Apple wins a patent for a Vision Pro 'Privacy Cloak' feature that allows 2 people in a Virtual Conference to hold a Private Conversation
Today, the U.S. Patent and Trademark Office officially granted Apple a patent that relates to a possible future Apple Vision Pro feature that will allow two Vision Pro wearers to hold a private conversation within a Virtua Conference Call / FaceTime Conference Call.
Private Conversations In A Virtual Setting
One aspect of today's granted patent is a method for allowing the first user with Vision Pro to engage in a private conversation with a second user wearing Vision Pro.
The private conversation may take place while both users are participating in a computer-generated reality (CGR) setting (or environment).

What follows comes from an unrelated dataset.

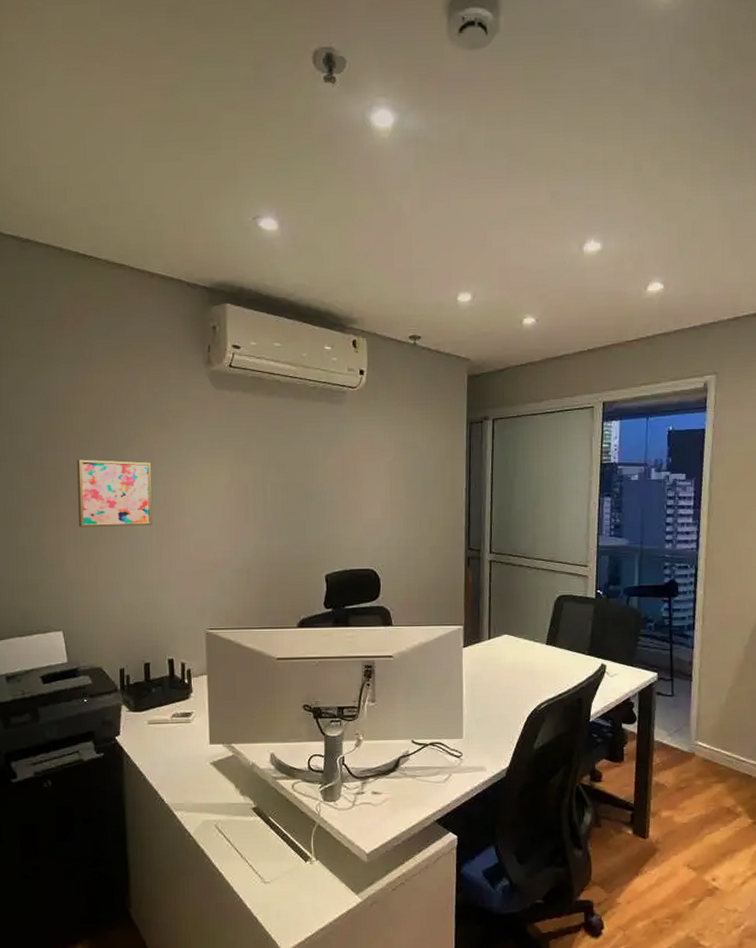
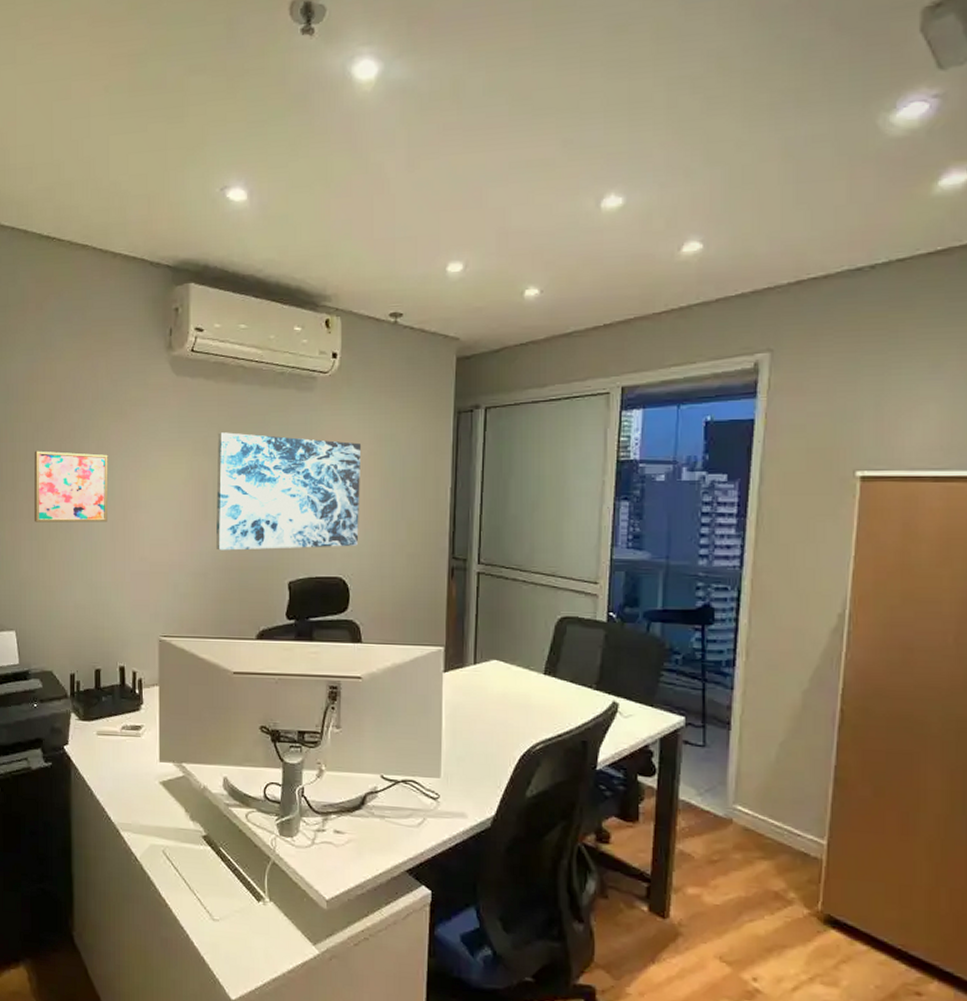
wall art: none [256,441,388,549] -> present [215,432,362,551]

To participate, each user with Vision Pro that is configured to present the CGR setting by displaying a graphical representation of the CGR setting on a display screen and driving a speaker using an audio signal containing sounds of the CGR setting.
Each user may be represented by an avatar within the CGR setting, such that the avatar may perform actions (e.g., moving within the CGR setting) in response to user-commands. In addition, speech of each user may be picked up by microphones of the user's HMD and be projected into the CGR setting, as if said by the user's avatar. As a result, several users may conduct a virtual conference through their respective avatars within a same CGR setting (e.g., a virtual conference room), regardless of the user's physical location. For instance, the first and second users may be sitting side-by-side, each wearing their own HMDs, while other users may participate in the virtual conference from different physical locations.
To initiate the private conversation, the HMD/Vision Pro of the first user obtains sensor data from a sensor (e.g., an accelerometer, a gyroscope, etc.) that indicates a movement of the first user. For example, since the HMD is worn on the head of the first user, sensor data may indicate that the user's head has moved or tilted. The HMD determines whether to initiate a private conversation between the first user and the second user from this movement.
Returning to the previous example, the HMD of the first user may determine that the first user is attempting to initiate a private conversation with the second user because the first user's head is tilting towards the second user, who may be sitting right next to the first user.
Such a movement may be indicative of the first user trying to lean towards the second user in order to whisper something in the second user's ear.
In this way, upon determining that the first user is trying to say something private to the second user, the HMD causes a virtual/visual privacy cloak to activate in the CGR setting that includes the first and second user's avatars.
A privacy cloak is a visual indication that the first and second users are engaged in a private conversation, where speech of either user is not projected out of the privacy cloak and into a remainder of the CGR setting for others to hear. Instead, the HMDs of the first and second users may establish a two-way private audio channel so that both users may talk freely without concern that others who are participating in the CGR setting can hear what they are saying.
Apple's patent FIG. 1 below shows two users that engage in a private conversation in a computer-generated reality (CGR) setting.
(Click on Patent Figure to Enlarge)
In Apple's patent claims they noted that "the physical characteristic comprises a movement of the first user, wherein the movement comprises either a hand movement, an eye movement, a head movement, or a combination thereof." So the trigger for this feature isn't restricted to a "head tilt" movement as presented in Apple's summary.
When you say 'Avatar', many People instantly think of 'Avatars' in the form of Memojis/cartoon-like characters. Yet as we know with Apple Vision Pro, the Avatar of users are lifelike as the image from Apple's WWDC-23 keynote shown below. The user's image is captured on a Vision Pro camera during the "enrollment process." You could review that segment discussing this in Apple's WWDC-23 Keynote here starting at the 1 hour, 52 second mark.
There are many interesting details to discover in Apple's granted patent 11812194.